Power of Cognitive Diversity in Teams

When Jawbone’s UP first launch was a disaster, they did not cut losses and shelve the product. The CEO assembled a war room bringing together experts from Engineering, Manufacturing, Design, Data Analytics, Marketing and Customer Service to discover what has gone wrong and redesign the bracelet from scratch. They papered walls with flowcharts and product design diagrams and mapped out potential problems, dissecting every angle. When relaunched, it became a breakout success. How did Jawbone catapult out of a tricky situation? They networked minds.

It’s the difference in how we think, what perspectives we bring to a problem, and the steps we take to tackle difficult challenges that, when combined, unlock breakthrough results. Creators network minds to tap varied perspectives. This powerful act delivers novel solutions.

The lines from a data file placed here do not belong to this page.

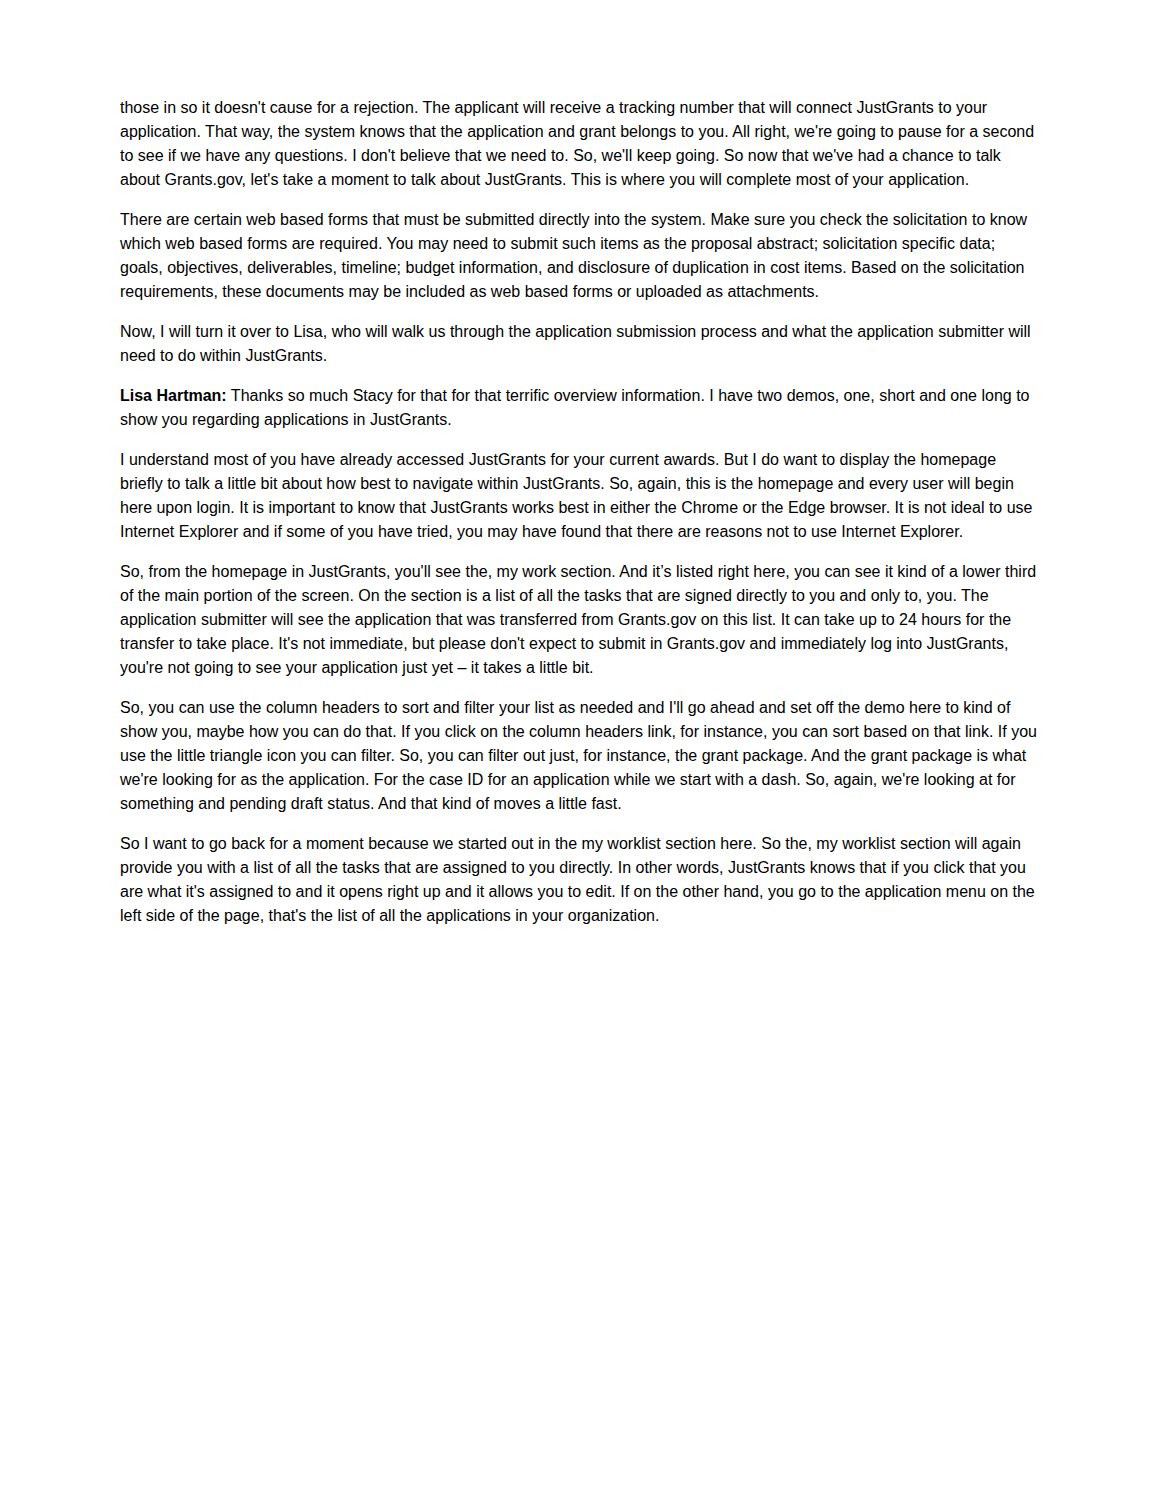those in so it doesn't cause for a rejection. The applicant will receive a tracking number that will connect JustGrants to your application. That way, the system knows that the application and grant belongs to you. All right, we're going to pause for a second to see if we have any questions. I don't believe that we need to. So, we'll keep going. So now that we've had a chance to talk about Grants.gov, let's take a moment to talk about JustGrants. This is where you will complete most of your application.
There are certain web based forms that must be submitted directly into the system. Make sure you check the solicitation to know which web based forms are required. You may need to submit such items as the proposal abstract; solicitation specific data; goals, objectives, deliverables, timeline; budget information, and disclosure of duplication in cost items. Based on the solicitation requirements, these documents may be included as web based forms or uploaded as attachments.
Now, I will turn it over to Lisa, who will walk us through the application submission process and what the application submitter will need to do within JustGrants.
Lisa Hartman: Thanks so much Stacy for that for that terrific overview information. I have two demos, one, short and one long to show you regarding applications in JustGrants.
I understand most of you have already accessed JustGrants for your current awards. But I do want to display the homepage briefly to talk a little bit about how best to navigate within JustGrants. So, again, this is the homepage and every user will begin here upon login. It is important to know that JustGrants works best in either the Chrome or the Edge browser. It is not ideal to use Internet Explorer and if some of you have tried, you may have found that there are reasons not to use Internet Explorer.
So, from the homepage in JustGrants, you'll see the, my work section. And it’s listed right here, you can see it kind of a lower third of the main portion of the screen. On the section is a list of all the tasks that are signed directly to you and only to, you. The application submitter will see the application that was transferred from Grants.gov on this list. It can take up to 24 hours for the transfer to take place. It's not immediate, but please don't expect to submit in Grants.gov and immediately log into JustGrants, you're not going to see your application just yet – it takes a little bit.
So, you can use the column headers to sort and filter your list as needed and I'll go ahead and set off the demo here to kind of show you, maybe how you can do that. If you click on the column headers link, for instance, you can sort based on that link. If you use the little triangle icon you can filter. So, you can filter out just, for instance, the grant package. And the grant package is what we're looking for as the application. For the case ID for an application while we start with a dash. So, again, we're looking at for something and pending draft status. And that kind of moves a little fast.
So I want to go back for a moment because we started out in the my worklist section here. So the, my worklist section will again provide you with a list of all the tasks that are assigned to you directly. In other words, JustGrants knows that if you click that you are what it's assigned to and it opens right up and it allows you to edit. If on the other hand, you go to the application menu on the left side of the page, that's the list of all the applications in your organization.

When faced with issues, we rarely deviate from past approaches (local search). Creators build on each other’s ideas to overcome these constraints. They harness cognitive diversity by assembling all kinds of thinkers. We often think of diversity in terms of race, gender, economic status etc. Cognitive diversity, however, refers to what goes on inside our heads: how we interpret a situation, categorise information, and envision a set of possibilities.

It took language experts, military strategists, mathematicians, engineers, cryptographers, historians, philosophers, even crossword puzzle aficionados, working feverishly to crack the Nazi Enigma Code during WW 2.

When we encounter problems, we don’t know where we will find the answer. Our differences in experience, education, personality, and other traits help teams device solutions from various angles.

The era of lone geniuses is ending. Issues today are far too interconnected to be tackled by a single individual, and no one person can synthesize all the information around us.